Records provided.
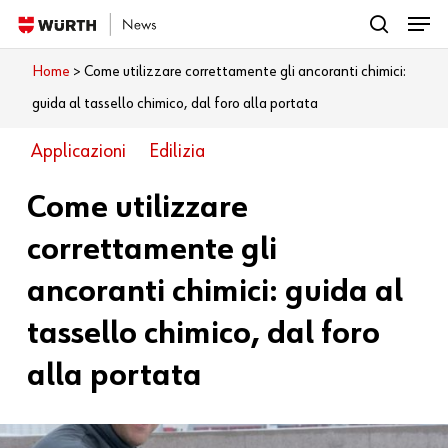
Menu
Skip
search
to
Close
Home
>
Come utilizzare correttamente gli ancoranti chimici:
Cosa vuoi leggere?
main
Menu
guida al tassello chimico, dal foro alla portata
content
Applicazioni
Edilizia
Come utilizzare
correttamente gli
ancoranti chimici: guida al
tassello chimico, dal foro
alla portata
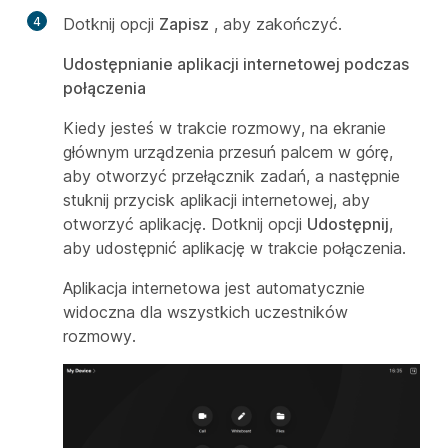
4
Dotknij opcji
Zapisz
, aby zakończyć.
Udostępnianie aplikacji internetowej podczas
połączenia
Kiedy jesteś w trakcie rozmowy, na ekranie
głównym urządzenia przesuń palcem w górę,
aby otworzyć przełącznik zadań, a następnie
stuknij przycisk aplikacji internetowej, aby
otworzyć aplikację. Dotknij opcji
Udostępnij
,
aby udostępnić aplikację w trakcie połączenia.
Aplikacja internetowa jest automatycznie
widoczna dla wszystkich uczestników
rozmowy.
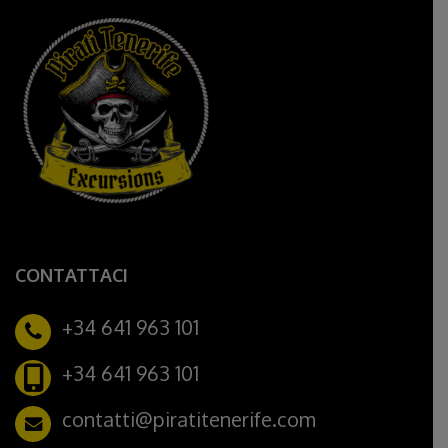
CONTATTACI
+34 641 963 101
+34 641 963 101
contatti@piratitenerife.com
---
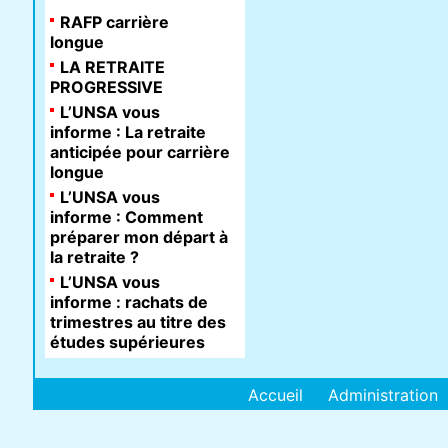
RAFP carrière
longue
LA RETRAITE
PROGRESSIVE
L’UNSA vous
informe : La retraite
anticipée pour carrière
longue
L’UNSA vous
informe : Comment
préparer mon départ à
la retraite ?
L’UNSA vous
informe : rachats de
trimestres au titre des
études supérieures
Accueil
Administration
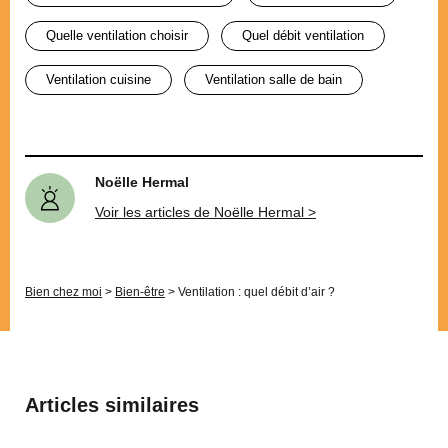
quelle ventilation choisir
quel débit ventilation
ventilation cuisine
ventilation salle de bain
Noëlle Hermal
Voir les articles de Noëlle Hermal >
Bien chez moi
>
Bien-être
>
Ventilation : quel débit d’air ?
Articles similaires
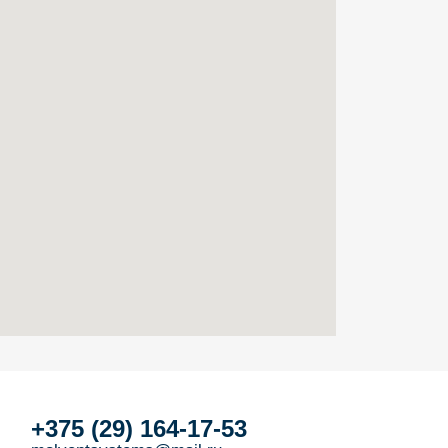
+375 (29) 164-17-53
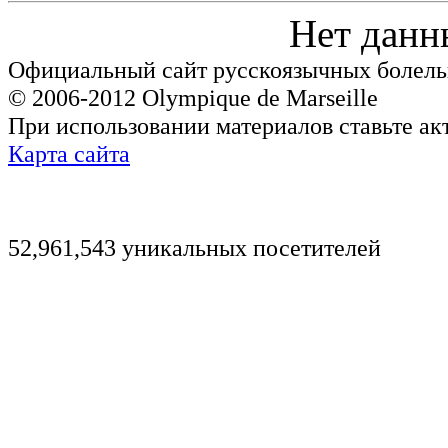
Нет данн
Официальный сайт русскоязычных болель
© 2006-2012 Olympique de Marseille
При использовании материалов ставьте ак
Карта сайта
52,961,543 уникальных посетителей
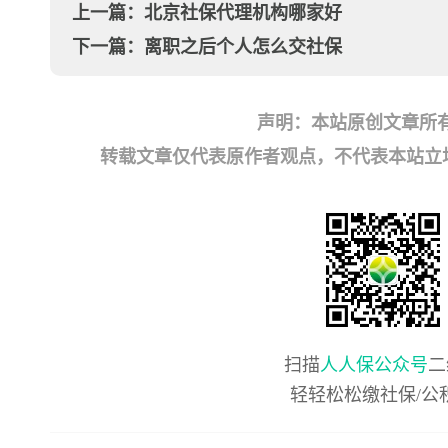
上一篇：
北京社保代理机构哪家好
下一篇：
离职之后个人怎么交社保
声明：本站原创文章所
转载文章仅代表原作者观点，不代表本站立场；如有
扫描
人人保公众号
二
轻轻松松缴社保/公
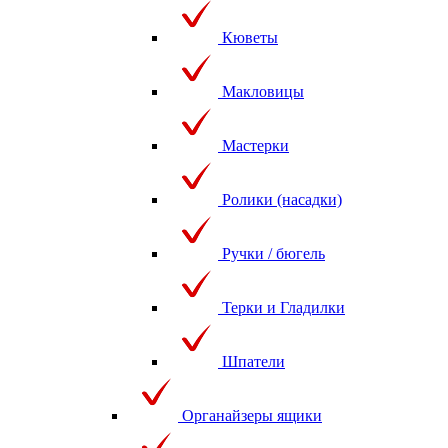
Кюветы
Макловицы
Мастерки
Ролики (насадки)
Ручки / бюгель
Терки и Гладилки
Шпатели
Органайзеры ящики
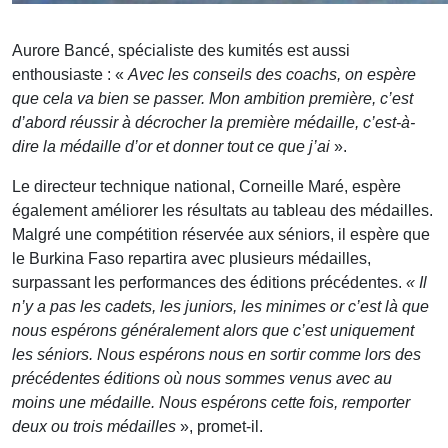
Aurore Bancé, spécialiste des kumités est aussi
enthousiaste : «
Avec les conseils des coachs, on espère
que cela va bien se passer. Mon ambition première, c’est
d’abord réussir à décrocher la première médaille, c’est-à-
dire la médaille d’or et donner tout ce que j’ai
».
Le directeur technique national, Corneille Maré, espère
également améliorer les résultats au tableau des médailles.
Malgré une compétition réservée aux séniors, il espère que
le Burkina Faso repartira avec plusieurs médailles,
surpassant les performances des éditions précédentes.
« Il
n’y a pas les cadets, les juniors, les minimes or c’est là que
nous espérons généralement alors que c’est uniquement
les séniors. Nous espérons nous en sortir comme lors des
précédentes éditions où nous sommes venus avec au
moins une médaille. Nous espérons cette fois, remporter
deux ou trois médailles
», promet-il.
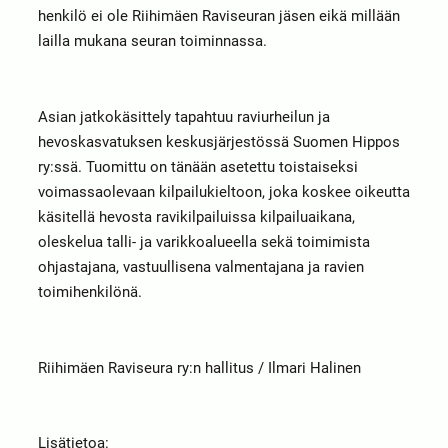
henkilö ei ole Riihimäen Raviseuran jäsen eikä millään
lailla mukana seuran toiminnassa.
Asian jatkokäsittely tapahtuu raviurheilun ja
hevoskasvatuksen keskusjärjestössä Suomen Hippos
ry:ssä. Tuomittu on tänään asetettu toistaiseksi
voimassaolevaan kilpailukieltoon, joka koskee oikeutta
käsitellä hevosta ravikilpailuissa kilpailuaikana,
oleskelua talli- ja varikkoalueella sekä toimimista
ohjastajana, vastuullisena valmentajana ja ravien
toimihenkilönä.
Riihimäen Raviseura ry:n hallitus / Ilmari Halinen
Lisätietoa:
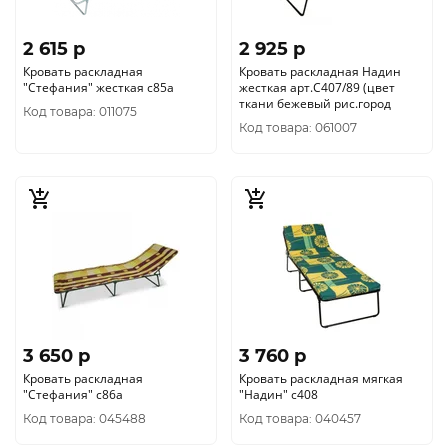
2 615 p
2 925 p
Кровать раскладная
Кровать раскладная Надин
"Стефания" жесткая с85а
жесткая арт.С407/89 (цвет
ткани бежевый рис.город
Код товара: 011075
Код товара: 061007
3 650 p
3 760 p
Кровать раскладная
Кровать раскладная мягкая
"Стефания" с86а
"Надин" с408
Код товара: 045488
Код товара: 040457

Action item. Copy out everything from "henkilö ei ole" down to "käsitellä hevosta ravikilpailuissa", swapping "tänään" for "eilen" and changing nothing else.

Answer section.
henkilö ei ole Riihimäen Raviseuran jäsen eikä millään
lailla mukana seuran toiminnassa.
Asian jatkokäsittely tapahtuu raviurheilun ja
hevoskasvatuksen keskusjärjestössä Suomen Hippos
ry:ssä. Tuomittu on eilen asetettu toistaiseksi
voimassaolevaan kilpailukieltoon, joka koskee oikeutta
käsitellä hevosta ravikilpailuissa kilpailuaikana,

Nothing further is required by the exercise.